-- start of SUPPLIED RECORDS --

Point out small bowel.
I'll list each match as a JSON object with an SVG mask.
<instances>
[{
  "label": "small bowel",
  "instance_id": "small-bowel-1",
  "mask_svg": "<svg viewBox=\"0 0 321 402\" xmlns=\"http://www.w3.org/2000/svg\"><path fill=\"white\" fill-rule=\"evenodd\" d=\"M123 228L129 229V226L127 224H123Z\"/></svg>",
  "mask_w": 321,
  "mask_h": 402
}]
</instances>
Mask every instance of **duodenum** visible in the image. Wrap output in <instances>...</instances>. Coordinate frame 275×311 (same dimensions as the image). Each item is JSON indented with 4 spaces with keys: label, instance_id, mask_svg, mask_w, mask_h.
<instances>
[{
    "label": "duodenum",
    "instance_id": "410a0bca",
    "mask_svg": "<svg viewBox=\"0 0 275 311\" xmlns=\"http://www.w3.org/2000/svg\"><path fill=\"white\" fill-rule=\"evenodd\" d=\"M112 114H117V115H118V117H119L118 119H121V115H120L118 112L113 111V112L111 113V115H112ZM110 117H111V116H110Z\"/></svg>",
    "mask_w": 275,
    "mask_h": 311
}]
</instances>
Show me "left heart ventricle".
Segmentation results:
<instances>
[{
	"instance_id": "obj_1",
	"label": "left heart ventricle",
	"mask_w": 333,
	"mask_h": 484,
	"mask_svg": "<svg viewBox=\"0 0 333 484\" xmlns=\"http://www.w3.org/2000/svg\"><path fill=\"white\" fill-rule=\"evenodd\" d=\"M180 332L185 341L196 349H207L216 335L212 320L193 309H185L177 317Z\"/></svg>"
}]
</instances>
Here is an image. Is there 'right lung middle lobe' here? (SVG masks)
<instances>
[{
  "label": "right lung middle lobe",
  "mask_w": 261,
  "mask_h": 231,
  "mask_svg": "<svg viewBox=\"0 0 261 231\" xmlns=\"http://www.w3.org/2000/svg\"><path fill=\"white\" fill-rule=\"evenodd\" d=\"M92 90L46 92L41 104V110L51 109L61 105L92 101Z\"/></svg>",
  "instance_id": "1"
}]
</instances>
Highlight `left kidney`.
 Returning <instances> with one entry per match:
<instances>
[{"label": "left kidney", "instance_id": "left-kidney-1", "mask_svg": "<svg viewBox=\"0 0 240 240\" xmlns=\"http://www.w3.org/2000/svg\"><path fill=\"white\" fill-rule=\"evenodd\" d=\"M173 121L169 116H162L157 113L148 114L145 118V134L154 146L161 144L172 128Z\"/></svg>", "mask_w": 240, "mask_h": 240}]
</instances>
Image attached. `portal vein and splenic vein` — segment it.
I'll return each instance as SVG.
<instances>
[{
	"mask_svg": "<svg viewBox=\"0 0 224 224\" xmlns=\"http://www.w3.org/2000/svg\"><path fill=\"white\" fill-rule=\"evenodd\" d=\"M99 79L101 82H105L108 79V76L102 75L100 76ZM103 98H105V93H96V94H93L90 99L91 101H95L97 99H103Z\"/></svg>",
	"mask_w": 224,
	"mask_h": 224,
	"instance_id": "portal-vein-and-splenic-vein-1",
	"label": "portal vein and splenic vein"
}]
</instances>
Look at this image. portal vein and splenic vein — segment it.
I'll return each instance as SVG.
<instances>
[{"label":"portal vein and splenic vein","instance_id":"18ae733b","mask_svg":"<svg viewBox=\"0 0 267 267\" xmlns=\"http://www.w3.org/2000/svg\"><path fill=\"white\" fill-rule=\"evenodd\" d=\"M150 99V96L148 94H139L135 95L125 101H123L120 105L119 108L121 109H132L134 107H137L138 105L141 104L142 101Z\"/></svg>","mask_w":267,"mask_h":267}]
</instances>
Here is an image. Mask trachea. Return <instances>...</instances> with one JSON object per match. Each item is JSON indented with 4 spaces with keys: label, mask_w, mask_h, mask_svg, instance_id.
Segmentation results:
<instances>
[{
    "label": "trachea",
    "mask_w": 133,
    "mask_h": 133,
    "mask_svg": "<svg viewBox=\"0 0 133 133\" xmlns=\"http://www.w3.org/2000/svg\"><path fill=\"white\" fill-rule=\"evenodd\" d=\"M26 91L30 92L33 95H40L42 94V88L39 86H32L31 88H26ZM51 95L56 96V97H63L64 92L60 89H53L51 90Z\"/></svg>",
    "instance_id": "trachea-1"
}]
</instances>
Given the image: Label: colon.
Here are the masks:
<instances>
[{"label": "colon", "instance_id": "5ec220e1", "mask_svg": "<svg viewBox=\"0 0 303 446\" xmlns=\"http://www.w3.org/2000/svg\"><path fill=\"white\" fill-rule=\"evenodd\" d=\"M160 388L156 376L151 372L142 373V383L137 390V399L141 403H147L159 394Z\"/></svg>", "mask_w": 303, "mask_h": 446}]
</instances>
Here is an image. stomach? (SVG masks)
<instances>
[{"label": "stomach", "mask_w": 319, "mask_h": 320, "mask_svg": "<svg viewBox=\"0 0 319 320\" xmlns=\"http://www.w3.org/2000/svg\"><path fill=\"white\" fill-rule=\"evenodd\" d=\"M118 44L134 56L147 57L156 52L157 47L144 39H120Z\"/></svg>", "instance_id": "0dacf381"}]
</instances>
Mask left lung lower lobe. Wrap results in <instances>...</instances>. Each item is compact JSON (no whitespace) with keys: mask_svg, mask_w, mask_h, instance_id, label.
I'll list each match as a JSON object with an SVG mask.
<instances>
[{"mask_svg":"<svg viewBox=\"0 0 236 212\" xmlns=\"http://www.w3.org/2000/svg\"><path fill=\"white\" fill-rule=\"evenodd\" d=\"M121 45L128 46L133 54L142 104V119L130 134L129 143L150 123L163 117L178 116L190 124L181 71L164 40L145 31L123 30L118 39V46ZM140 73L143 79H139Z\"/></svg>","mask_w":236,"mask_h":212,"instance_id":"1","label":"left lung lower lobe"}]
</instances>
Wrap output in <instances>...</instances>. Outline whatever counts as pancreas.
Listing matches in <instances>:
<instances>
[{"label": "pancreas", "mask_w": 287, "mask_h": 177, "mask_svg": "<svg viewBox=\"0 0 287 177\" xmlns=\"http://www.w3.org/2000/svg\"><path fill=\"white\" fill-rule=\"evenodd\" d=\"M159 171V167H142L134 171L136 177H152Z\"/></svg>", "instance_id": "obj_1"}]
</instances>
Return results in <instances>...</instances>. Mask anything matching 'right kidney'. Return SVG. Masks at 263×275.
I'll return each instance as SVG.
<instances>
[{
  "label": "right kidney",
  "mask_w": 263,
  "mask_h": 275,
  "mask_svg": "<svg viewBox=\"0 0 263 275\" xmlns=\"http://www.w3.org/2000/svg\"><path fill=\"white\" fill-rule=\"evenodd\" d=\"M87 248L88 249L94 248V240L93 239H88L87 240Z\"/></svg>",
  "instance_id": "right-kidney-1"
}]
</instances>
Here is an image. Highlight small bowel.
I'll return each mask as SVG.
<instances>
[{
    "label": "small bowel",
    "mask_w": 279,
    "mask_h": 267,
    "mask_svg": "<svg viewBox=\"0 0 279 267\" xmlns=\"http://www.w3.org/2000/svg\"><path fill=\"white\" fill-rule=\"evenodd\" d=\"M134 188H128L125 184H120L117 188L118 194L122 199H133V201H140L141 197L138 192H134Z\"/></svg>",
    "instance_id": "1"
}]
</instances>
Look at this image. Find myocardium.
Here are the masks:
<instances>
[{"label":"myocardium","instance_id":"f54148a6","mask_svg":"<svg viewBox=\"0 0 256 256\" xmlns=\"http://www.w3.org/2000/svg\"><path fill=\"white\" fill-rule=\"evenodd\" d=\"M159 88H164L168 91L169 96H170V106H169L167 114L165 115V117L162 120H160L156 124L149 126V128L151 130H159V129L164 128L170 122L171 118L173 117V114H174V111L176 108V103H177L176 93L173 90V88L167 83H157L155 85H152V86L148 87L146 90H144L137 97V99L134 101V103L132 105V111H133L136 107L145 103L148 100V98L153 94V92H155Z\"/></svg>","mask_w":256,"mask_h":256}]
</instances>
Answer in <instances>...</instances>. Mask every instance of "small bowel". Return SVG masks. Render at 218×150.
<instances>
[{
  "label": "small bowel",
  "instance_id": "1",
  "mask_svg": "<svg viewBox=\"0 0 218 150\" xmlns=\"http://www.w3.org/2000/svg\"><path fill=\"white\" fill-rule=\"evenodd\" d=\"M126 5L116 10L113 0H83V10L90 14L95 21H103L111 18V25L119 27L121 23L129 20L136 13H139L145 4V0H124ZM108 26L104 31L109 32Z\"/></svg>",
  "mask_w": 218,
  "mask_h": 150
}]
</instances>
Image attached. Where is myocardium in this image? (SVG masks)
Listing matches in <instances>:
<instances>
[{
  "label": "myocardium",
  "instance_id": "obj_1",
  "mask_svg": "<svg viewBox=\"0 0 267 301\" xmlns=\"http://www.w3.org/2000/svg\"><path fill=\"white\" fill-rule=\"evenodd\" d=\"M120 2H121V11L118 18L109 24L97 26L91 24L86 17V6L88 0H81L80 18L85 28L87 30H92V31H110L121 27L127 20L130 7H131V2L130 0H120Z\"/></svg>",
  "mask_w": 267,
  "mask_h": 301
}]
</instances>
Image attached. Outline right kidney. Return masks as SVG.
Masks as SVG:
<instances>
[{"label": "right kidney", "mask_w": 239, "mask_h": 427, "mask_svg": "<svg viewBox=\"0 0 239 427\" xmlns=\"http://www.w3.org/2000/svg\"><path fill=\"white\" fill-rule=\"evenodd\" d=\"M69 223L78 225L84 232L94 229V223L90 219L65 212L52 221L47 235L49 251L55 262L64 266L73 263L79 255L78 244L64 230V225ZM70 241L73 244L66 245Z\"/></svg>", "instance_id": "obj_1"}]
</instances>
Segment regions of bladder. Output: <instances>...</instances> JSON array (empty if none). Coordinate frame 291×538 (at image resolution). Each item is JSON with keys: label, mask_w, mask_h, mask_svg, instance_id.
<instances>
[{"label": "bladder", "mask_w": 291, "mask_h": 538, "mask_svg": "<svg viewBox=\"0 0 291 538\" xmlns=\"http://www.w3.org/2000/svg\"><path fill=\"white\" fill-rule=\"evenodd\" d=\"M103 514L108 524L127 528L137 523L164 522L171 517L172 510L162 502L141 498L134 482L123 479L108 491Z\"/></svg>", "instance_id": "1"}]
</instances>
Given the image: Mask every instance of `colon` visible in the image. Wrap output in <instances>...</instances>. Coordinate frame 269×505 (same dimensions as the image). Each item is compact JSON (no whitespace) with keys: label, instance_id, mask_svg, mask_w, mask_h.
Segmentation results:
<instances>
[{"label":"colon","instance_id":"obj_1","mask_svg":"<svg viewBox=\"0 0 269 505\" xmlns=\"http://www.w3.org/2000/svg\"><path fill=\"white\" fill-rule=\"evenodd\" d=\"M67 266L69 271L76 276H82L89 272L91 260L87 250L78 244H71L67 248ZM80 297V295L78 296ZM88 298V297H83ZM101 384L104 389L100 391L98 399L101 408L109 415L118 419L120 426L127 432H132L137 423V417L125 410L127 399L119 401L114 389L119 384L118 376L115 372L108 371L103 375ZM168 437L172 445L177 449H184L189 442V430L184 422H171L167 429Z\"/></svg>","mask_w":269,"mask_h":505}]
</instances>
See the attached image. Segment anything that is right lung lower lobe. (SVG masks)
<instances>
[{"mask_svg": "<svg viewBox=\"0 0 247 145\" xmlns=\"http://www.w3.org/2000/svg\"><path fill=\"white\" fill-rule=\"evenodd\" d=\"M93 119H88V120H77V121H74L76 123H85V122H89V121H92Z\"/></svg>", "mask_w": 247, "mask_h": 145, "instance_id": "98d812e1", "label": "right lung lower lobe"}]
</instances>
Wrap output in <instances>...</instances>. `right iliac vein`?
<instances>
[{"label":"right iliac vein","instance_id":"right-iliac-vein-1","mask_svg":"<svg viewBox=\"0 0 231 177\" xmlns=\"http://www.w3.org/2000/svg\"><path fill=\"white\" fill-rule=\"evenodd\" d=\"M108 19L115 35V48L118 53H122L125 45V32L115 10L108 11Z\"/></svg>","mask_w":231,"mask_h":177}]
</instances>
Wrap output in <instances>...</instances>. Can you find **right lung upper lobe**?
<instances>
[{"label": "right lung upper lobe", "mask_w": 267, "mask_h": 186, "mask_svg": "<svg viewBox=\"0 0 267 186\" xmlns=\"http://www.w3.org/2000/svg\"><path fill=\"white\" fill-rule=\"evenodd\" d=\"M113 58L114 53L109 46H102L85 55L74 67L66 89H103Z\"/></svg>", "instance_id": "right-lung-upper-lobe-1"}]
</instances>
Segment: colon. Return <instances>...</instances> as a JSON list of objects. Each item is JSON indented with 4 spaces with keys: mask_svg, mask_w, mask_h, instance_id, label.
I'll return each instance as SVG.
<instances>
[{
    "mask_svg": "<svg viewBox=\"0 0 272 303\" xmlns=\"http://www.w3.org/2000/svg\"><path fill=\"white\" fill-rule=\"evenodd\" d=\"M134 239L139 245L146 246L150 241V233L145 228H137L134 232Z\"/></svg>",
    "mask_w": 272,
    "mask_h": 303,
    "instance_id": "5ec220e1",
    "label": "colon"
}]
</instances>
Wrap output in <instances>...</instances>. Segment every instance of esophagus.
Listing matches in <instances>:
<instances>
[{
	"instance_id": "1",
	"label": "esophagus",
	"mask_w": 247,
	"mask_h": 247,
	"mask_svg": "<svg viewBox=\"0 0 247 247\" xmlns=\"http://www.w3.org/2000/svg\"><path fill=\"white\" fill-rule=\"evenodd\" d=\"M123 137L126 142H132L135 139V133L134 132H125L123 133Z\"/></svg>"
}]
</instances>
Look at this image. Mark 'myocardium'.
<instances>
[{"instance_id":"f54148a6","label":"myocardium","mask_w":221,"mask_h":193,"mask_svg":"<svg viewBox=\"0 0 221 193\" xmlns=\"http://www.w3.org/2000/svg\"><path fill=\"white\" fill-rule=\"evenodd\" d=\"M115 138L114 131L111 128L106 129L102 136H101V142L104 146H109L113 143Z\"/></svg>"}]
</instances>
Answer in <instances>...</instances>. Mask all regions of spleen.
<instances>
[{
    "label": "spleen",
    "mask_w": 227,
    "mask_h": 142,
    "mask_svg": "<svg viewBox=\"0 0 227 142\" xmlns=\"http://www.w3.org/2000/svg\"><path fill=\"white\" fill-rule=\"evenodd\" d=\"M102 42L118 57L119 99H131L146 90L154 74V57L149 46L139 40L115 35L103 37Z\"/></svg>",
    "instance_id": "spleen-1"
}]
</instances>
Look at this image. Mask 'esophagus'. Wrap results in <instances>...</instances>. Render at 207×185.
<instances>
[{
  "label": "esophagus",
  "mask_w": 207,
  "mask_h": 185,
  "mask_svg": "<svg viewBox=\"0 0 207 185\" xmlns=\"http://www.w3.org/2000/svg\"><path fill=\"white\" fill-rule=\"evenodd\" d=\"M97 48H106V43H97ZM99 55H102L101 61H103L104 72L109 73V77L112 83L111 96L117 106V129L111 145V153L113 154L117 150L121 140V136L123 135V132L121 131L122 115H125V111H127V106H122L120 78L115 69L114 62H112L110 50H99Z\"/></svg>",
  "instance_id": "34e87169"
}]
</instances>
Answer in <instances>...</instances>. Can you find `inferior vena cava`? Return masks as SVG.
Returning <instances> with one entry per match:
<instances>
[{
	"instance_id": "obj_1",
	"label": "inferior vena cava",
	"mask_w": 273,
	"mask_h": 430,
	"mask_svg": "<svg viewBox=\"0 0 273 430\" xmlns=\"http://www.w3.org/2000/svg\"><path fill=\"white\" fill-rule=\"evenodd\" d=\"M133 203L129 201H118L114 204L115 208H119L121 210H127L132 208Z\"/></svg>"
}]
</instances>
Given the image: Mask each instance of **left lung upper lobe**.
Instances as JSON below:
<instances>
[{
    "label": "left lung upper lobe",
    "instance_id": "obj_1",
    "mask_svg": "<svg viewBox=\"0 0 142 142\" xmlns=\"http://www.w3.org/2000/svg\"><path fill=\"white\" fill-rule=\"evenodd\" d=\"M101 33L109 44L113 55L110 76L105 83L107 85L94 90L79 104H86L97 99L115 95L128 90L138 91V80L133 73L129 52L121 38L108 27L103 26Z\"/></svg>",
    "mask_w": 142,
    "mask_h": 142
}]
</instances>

-- end of SUPPLIED RECORDS --

--- REQUEST ---
List every line in the data above that contains the word "regions".

--- THE RESPONSE ---
Segment regions of bladder. Output: <instances>...</instances> JSON array (empty if none). Coordinate frame 291×538 (at image resolution). Each item is JSON with keys: label, mask_w, mask_h, mask_svg, instance_id.
Answer in <instances>...</instances>. Mask all regions of spleen.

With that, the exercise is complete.